The Location response header field description doesn't conform to current practice as relative URLs seem to be acceptable for redirects. (hmmm... I wonder if this is an HTTP/1.1 issue also). This description limits the Location to use with GET/HEAD which is in conflict with HTTP/1.1.
[a reply:] Here's a grey area. The specification in this draft does not match that in the NCSA documentation, which provides for limited local redirects internal to the server (they don't get sent back to the client as a 'real' redirect). So that's a break with current practice that needs to be fixed. On the other hand, the grey area starts forming because this is overloading an HTTP header field (Location, which takes only an absoluteURI) with a CGI field that has different semantics (Location, which can take an absoluteURI or a server-local URI [with some restrictions]). I'm not sure how to handle this; perhaps define the CGI semantics but make a note that this is also the name of an HTTP field with differing ones? Suggestions? I've discussed the overloading issue briefly with Roy Fielding, and he remarked that it should be safe to avoid this sort of collision by naming CGI header fields with a "CGI-" prefix.

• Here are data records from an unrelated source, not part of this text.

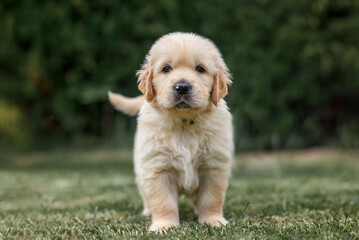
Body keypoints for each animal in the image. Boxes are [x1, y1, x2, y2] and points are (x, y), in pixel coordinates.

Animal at [108, 32, 235, 232]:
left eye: (200, 69)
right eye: (166, 69)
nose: (182, 87)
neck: (183, 123)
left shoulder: (214, 166)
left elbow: (211, 199)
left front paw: (213, 221)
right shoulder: (157, 167)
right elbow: (163, 202)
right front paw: (164, 226)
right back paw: (148, 211)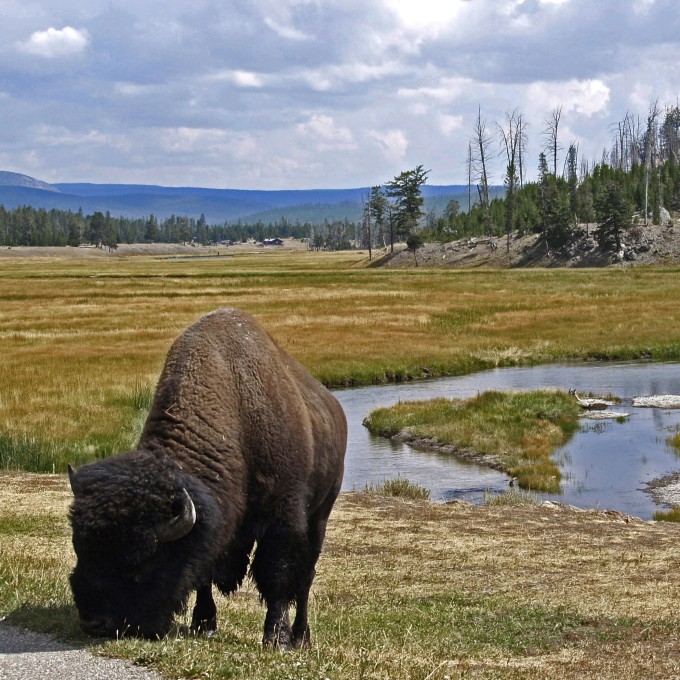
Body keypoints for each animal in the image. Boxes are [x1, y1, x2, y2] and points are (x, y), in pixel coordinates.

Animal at [67, 308, 346, 648]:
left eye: (142, 562)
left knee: (305, 579)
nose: (93, 622)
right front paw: (204, 623)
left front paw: (275, 638)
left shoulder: (282, 516)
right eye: (79, 548)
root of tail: (335, 408)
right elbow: (204, 573)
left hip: (320, 515)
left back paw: (300, 638)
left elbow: (276, 574)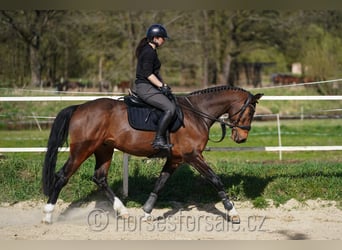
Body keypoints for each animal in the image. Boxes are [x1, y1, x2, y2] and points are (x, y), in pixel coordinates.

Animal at [41, 86, 264, 225]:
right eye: (250, 111)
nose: (241, 137)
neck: (197, 113)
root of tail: (79, 107)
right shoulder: (193, 156)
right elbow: (215, 180)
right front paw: (233, 212)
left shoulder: (175, 159)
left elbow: (159, 184)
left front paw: (146, 212)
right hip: (82, 149)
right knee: (62, 176)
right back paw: (47, 215)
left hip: (104, 149)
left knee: (100, 178)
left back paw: (123, 212)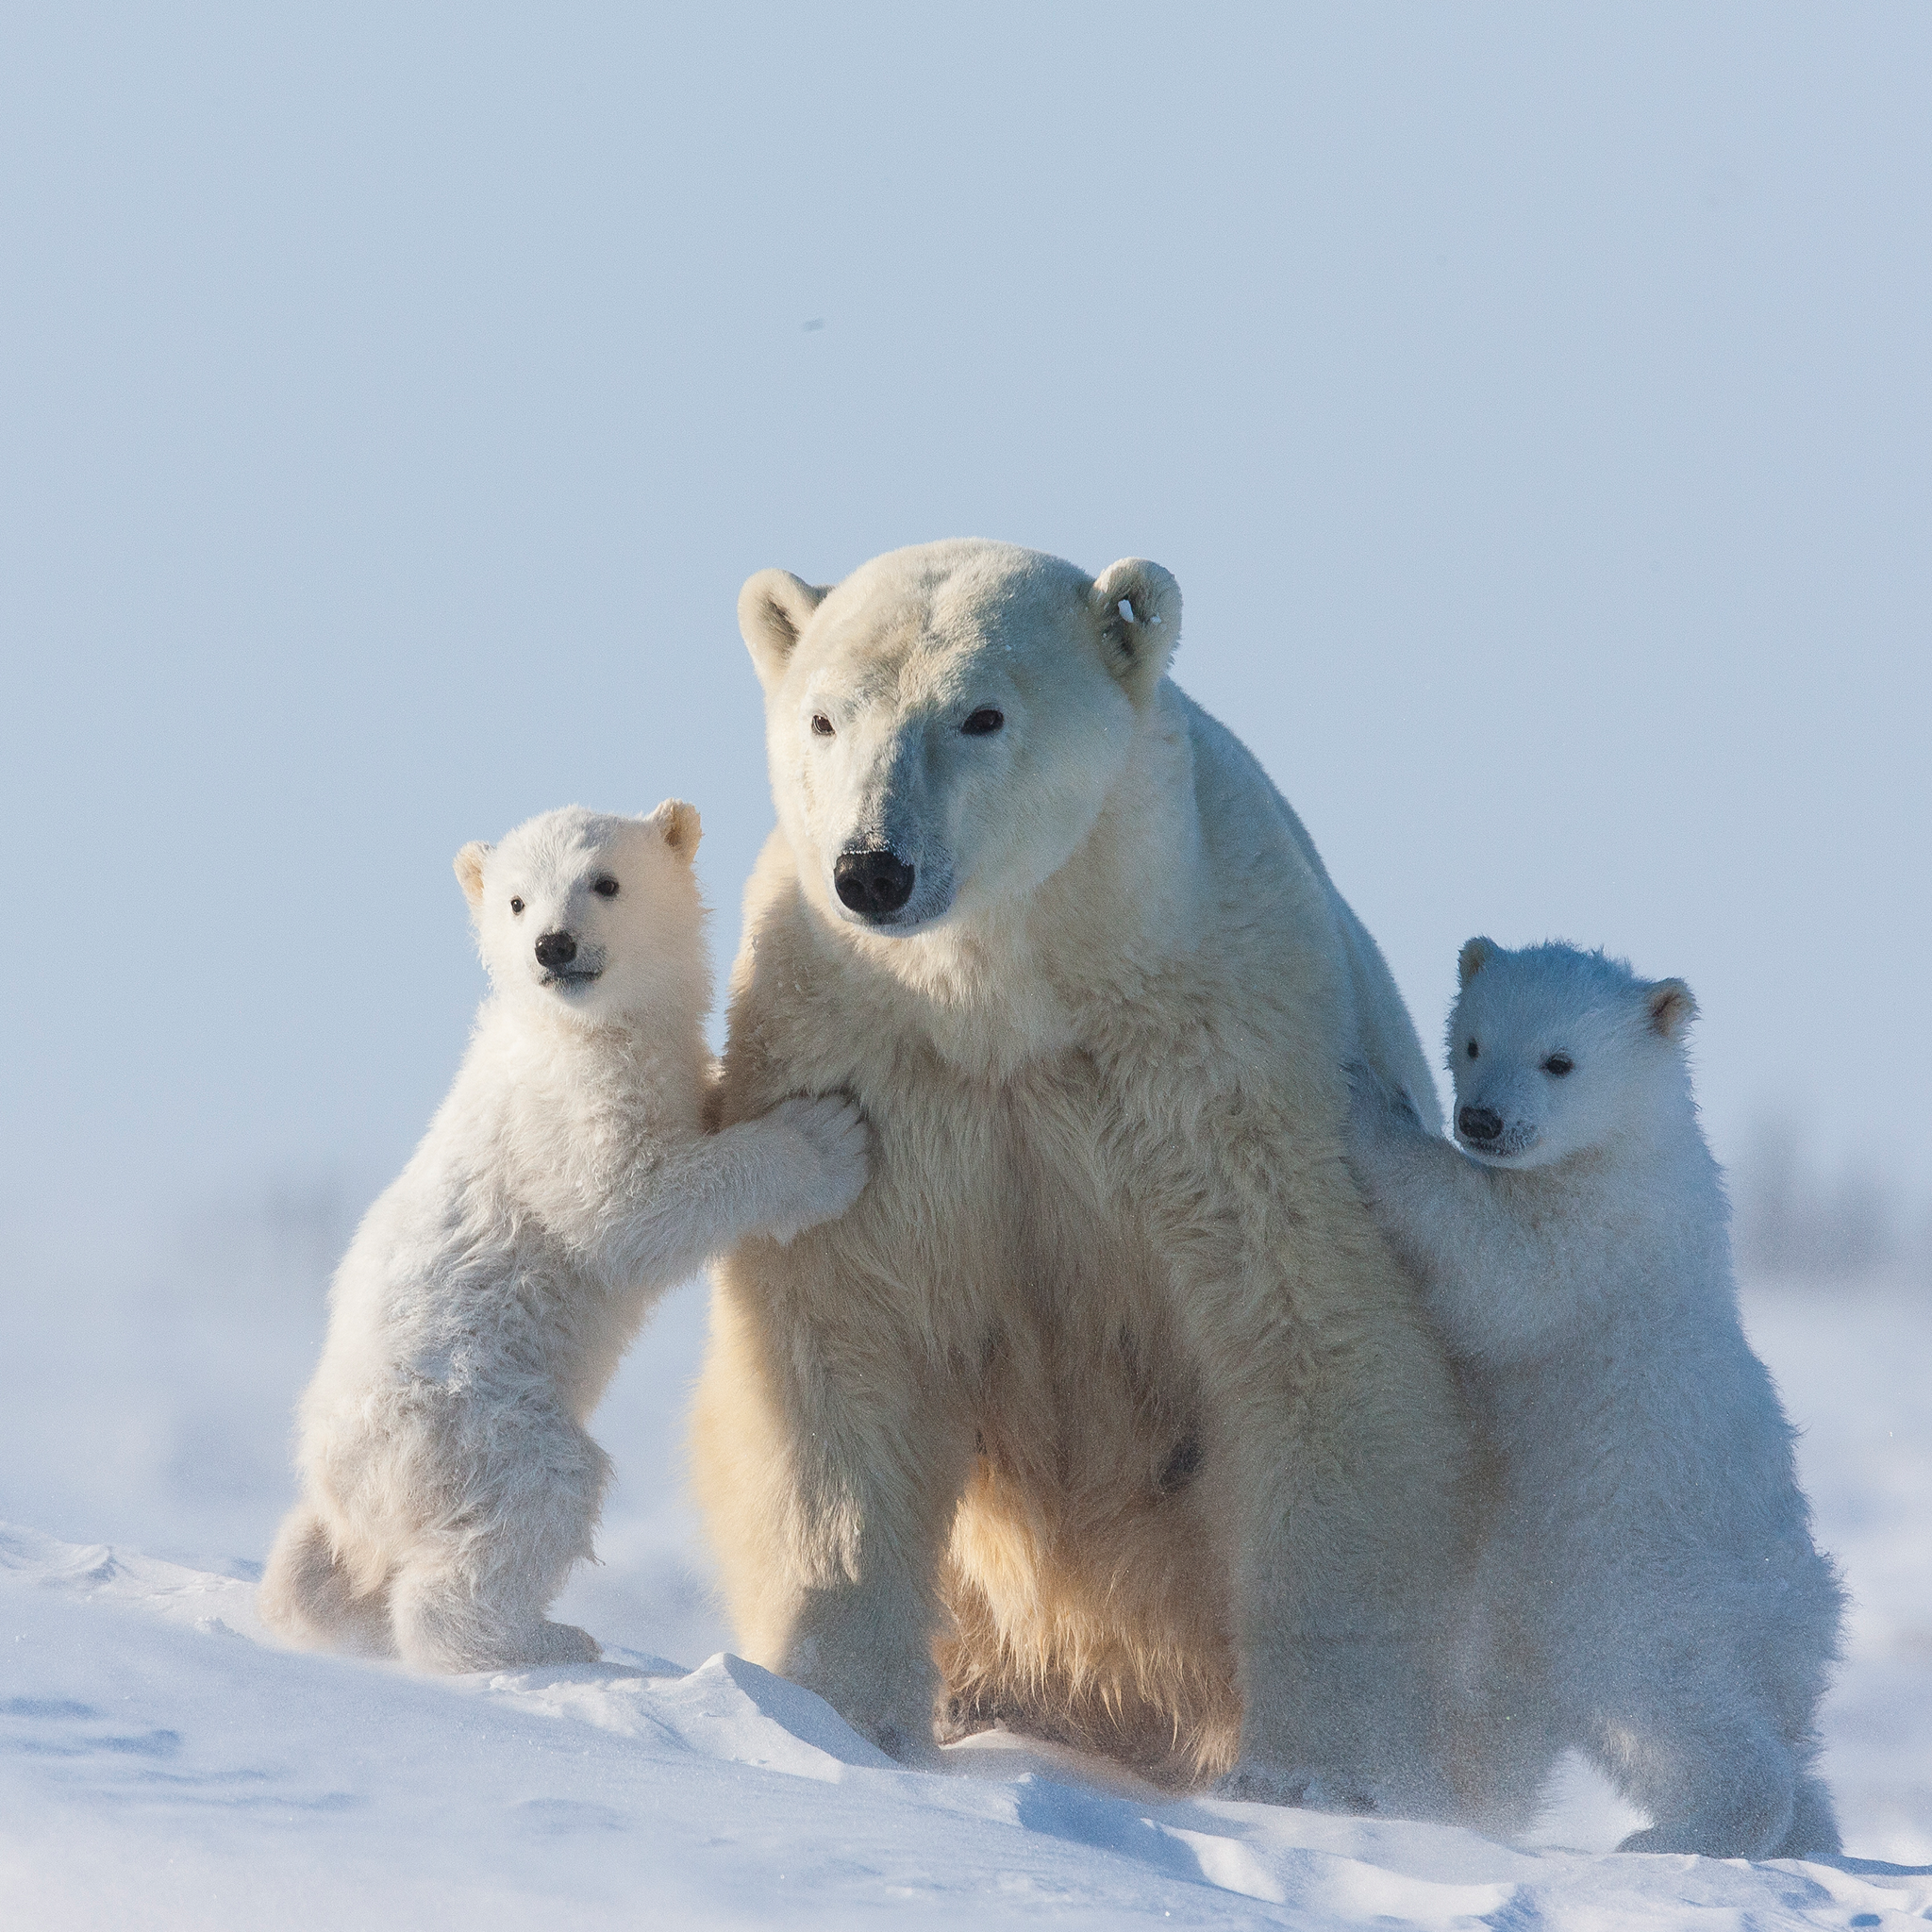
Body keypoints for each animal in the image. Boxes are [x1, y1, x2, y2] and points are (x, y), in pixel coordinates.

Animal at [259, 802, 870, 1672]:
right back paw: (540, 1638)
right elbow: (627, 1208)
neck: (578, 1031)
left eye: (604, 881)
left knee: (316, 1562)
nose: (555, 945)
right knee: (540, 1492)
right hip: (476, 1419)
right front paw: (825, 1139)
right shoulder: (568, 1113)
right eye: (516, 901)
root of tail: (345, 1488)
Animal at [688, 538, 1475, 1810]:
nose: (873, 869)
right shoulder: (868, 1067)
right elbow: (844, 1344)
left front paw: (1318, 1774)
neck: (1017, 996)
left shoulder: (1224, 1071)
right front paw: (834, 1717)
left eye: (980, 713)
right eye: (824, 716)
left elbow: (1311, 1340)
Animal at [1344, 937, 1844, 1857]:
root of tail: (1799, 1621)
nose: (1481, 1122)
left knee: (1664, 1707)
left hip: (1637, 1578)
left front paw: (1370, 1103)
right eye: (1473, 1041)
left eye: (1559, 1060)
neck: (1633, 1146)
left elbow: (1500, 1266)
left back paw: (1677, 1835)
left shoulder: (1600, 1234)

§8.2: The "Status" CGI header field makes no provision for the CGI script downgrading the response to HTTP/1.0.
[a reply:] I don't think it would be a good idea to overload this onto the Status field. There is nothing in CGI/1.1 current practice (AFAIK) that provides for specifying the response protocol, so doing this through a CGI/1.2-only field seems appropriate. Perhaps a token for the Script-Control field..
§10: This recomendation is off base (no pun intended) as it asserts that the HTML returned by a CGI script should not send back relative URLs unless a <BASE> tag is included. There are several alternative warnings, but the statement is too strong asis.
[a reply:] I disagree here. I'm not sure what you mean by "alternative warnings," but I would neither like to see this made stronger nor weaker. But convince me; what is your reasoning? I'm concerned about possible exposures if a script is accessed through an unexpected URI -- such as a link on a UNIX system.
§8.2, §11.1, §11.2: States that the newline sequence for header data is LF but CR LF should be accepted. Elsewhere it tells the server it must re-write LF to CRLF. It would be more sensible to have the newline sequence be CR LF but tell servers to fix it up ...
The fact that the canonical query-string parameter separator is the ampersand (&) causes some problems, since it has special meaning in HTML as the character-entity introducer. draft-fielding-uri-syntax-03 lists several reserved characters that may be used as URI-component delimiters:
reserved = ";" | "/" | "?" | ":" | "@" | "&" | "=" | "+" |
"$" | ","
It seems reasonable that the CGI specification recommend the use of one of the other delimiters rather than the ampersand.
Unfortunately, this has implications where HTML form data are concerned.